* Text provided *

Then what is the reason that this challenge continue to stay as a festering wound?
One main reason is the absence of a holistic approach, especially since 2008, in confronting these terrorist organisations and smashing their infrastructure.
The first and foremost task remains creating a political and ideological narrative that squeezes space for the extremist mindset on which terrorists thrive, breed and multiply. Unfortunately this is one important front where the country is found lacking the most. The onus of producing such a counter-narrative -- which celebrates and advances moderation, modernity, tolerance, writ of the state, pluralism of our society and the constitution -- lies collectively on the mainstream political parties and the civilian leadership.
They have to show the vision and take initiative in the battle of ideas and create space in which the armed forces can do their job. They need not reinvent the wheel. The ethos of Pakistani society, our freedom struggle and the values and dreams of the country’s founding fathers provide its basis. Our leadership only has to articulate, restate and reassert this vision in clear-cut terms and align it with the modern-day challenges and realities.
This vision of a modern, strong and forward-looking Pakistan has no space for religious bigotry, intolerance and sectarian hatred in line with the golden humanitarian tenets of Islam. It rejects any discrimination on the basis of sex, sect and religious or ethnic identity. It calls for universal education. It guarantees to protect the life, honour, liberty and property to each and every citizen of Pakistan.It envisions pro-people governance and the rule of law.
Blowing up of schools, hunting down polio vaccinators, killing civilians, bombing markets and places of worship and targeting the armed forces and sensitive defence installations have no justification in the religious or any other ideological narrative.
The policy of appeasing terrorists and violent non-state actors has not worked in the past. It is not going to lead us anywhere now. It is time to be a little self-critical. It is time to explore where we have been lacking so far in countering the twin ghost of terrorism and religious extremism. It is time to come on the front-foot and concentrate on winning the battle of ideas first in which the civilian leadership, the civil society and the media all have to play their role and assist the armed forces so that they combat the extremists effectively and decisively.

* Data provided *

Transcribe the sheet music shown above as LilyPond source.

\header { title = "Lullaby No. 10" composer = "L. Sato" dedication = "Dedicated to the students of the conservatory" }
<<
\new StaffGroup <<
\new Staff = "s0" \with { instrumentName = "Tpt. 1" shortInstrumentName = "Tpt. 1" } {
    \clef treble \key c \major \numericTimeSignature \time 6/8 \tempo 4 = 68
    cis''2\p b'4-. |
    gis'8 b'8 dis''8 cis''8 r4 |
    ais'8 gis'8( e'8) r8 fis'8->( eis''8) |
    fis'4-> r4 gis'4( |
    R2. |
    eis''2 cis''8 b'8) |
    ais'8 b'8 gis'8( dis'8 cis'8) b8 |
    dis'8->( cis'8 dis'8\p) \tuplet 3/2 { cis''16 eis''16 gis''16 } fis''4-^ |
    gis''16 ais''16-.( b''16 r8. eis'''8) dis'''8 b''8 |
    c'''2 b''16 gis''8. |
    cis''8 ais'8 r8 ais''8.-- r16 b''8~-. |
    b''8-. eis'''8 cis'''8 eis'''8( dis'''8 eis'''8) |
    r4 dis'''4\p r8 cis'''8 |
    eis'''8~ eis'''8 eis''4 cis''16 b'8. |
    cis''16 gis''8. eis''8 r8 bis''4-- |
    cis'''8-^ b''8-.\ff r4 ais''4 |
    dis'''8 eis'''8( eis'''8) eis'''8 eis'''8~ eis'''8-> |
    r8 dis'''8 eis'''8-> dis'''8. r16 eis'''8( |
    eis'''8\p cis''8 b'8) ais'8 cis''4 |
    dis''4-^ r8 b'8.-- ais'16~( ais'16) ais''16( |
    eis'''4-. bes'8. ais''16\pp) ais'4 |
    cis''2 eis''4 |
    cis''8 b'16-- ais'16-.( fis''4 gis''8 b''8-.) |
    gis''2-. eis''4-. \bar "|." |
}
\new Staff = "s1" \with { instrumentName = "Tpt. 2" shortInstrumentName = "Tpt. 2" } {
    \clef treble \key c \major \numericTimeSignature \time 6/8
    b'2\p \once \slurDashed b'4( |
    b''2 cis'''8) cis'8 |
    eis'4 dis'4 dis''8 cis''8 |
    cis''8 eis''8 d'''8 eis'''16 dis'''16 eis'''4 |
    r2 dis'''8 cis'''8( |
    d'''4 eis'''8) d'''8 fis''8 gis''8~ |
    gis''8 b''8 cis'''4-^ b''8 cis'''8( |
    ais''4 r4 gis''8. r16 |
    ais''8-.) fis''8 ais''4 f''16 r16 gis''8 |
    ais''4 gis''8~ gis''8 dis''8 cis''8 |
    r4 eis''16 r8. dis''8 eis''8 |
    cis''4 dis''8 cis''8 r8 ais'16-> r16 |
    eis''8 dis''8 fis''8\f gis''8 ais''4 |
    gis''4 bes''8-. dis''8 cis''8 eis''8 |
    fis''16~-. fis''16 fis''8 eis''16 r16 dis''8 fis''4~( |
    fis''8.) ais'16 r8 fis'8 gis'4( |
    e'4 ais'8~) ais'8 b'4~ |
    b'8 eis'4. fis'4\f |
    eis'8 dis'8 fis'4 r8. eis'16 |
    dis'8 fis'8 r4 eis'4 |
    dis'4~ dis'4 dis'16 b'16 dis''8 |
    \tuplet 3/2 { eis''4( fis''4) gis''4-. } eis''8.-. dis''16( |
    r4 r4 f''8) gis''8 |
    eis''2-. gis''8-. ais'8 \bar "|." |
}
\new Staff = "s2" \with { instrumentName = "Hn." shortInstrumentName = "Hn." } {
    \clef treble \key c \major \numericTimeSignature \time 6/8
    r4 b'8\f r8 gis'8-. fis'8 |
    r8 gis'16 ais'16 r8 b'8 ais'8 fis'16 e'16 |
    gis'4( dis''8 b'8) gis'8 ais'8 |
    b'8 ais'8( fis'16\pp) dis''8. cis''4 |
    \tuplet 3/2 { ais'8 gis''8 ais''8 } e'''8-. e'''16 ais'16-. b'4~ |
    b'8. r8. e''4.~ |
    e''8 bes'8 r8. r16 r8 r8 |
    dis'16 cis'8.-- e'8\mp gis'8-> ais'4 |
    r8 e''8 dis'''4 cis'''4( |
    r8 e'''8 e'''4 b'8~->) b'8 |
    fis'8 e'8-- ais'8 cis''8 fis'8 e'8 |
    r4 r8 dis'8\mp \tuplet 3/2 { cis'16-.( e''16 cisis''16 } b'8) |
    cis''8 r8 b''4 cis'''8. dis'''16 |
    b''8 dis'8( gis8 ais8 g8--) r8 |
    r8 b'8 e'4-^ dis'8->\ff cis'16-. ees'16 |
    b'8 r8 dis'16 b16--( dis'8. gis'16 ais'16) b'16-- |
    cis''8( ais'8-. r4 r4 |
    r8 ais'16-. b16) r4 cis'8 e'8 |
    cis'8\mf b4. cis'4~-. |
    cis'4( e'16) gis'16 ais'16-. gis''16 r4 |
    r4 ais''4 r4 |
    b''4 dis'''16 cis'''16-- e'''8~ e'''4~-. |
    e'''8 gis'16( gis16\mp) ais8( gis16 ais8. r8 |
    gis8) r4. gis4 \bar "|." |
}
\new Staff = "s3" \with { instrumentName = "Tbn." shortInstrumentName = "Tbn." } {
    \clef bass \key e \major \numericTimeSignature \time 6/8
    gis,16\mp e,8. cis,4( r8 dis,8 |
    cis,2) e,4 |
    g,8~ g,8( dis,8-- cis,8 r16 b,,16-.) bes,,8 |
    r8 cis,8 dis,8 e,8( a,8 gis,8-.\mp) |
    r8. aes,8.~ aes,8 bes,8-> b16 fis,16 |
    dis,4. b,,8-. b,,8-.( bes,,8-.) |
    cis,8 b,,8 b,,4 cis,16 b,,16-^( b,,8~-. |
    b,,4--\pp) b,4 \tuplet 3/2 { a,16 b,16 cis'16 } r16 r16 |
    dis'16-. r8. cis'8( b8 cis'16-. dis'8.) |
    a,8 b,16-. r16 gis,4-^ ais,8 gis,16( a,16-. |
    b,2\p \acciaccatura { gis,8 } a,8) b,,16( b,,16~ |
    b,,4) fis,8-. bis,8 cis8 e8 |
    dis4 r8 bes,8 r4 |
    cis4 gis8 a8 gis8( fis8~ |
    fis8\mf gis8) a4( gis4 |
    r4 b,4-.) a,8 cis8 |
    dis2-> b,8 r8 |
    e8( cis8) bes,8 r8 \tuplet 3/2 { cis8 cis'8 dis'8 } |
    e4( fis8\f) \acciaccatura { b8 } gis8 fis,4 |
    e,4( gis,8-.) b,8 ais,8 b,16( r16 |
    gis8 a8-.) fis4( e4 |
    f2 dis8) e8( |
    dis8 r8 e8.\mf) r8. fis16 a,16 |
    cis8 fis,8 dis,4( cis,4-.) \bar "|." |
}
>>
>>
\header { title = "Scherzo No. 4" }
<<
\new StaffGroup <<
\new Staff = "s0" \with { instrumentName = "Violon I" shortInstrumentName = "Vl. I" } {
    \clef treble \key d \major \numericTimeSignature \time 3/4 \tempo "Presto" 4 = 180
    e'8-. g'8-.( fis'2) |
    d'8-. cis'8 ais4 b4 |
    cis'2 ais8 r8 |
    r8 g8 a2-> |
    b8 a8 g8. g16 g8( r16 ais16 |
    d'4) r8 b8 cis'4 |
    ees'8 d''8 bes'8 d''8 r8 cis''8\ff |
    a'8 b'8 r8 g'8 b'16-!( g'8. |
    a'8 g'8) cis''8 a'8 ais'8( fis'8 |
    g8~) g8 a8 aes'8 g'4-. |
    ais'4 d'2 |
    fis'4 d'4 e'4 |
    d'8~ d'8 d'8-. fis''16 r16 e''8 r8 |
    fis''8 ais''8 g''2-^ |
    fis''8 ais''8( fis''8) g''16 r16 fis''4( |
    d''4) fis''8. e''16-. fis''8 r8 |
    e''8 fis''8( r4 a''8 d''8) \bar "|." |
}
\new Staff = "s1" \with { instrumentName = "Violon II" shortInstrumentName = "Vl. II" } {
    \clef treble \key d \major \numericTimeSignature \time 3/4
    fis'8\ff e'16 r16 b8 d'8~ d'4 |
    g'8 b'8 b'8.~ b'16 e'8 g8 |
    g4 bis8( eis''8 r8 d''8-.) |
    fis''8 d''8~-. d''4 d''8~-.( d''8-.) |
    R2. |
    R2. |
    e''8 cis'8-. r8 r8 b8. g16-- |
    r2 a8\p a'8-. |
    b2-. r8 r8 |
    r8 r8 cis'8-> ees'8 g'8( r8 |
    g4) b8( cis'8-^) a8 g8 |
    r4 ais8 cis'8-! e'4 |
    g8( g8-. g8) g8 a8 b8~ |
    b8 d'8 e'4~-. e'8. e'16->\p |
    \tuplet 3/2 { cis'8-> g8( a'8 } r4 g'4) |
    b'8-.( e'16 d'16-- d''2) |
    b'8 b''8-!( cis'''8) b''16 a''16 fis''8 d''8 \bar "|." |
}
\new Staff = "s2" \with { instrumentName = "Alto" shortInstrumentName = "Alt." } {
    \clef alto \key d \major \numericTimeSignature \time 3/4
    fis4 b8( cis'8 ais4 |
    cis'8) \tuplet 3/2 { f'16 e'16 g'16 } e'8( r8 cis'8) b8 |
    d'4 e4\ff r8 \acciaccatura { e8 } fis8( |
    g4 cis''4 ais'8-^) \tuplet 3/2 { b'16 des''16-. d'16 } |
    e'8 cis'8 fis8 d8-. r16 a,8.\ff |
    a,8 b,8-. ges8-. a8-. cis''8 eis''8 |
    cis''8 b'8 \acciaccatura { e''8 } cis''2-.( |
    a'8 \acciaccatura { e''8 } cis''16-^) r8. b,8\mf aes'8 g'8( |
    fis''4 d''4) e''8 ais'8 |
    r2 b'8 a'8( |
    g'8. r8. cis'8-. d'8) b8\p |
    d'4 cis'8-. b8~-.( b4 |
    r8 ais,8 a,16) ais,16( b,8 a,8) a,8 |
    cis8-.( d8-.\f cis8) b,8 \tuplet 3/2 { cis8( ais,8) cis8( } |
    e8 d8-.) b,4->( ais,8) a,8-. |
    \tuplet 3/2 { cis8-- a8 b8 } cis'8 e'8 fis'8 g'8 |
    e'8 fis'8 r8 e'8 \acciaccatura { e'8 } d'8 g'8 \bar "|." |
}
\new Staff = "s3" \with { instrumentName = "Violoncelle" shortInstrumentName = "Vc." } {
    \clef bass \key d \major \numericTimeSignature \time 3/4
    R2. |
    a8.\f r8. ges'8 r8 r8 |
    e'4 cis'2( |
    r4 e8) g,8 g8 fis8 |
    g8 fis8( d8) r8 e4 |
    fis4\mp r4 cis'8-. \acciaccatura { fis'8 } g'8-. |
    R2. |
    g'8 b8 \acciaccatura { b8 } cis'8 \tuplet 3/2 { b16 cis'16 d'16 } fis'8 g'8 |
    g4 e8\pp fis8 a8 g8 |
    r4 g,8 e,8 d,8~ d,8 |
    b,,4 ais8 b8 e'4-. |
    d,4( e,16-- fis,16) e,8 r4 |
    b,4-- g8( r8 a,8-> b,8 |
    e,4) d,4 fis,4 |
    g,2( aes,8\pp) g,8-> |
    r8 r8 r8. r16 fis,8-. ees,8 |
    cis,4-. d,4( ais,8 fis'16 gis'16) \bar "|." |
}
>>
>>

* Exercise brief *
Carry on the commentary about countering terrorism and religious extremism in Pakistan, beginning right after its last sentence.

* Your response *
Tied to this battle of ideas are the tasks of reforming the education system, including seminaries, promoting literacy and working for the social and economic uplift of the poor.
The administrative measures such as drying up the funding resources of terrorist groups and rehabilitation programmes for their militants also need to go hand-in-hand in a more comprehensive manner and of course at a larger scale. Effective prosecution of the accused and lifting of the moratorium on death penalty, which is
only benefiting convicts involved in heinous crimes and acts of terror, also remain an important aspect in fighting terrorism and extremist mindset.
These are some of the vital measures which the leadership needs to support and initiate. The operational aspect of containing and fighting militants is the job of the security forces in which the Pakistan Army remains the vanguard. The security institutions know their job. It is the civilian leaders who need to create conducive atmosphere in which our soldiers can perform their national duty in an effective manner. And the first step to eliminate this internal threat starts with the presence of political will. The will to transform Pakistan according to the dream envisioned by Pakistan’s founding fathers. The gauntlet is there. Someone has to accept this challenge.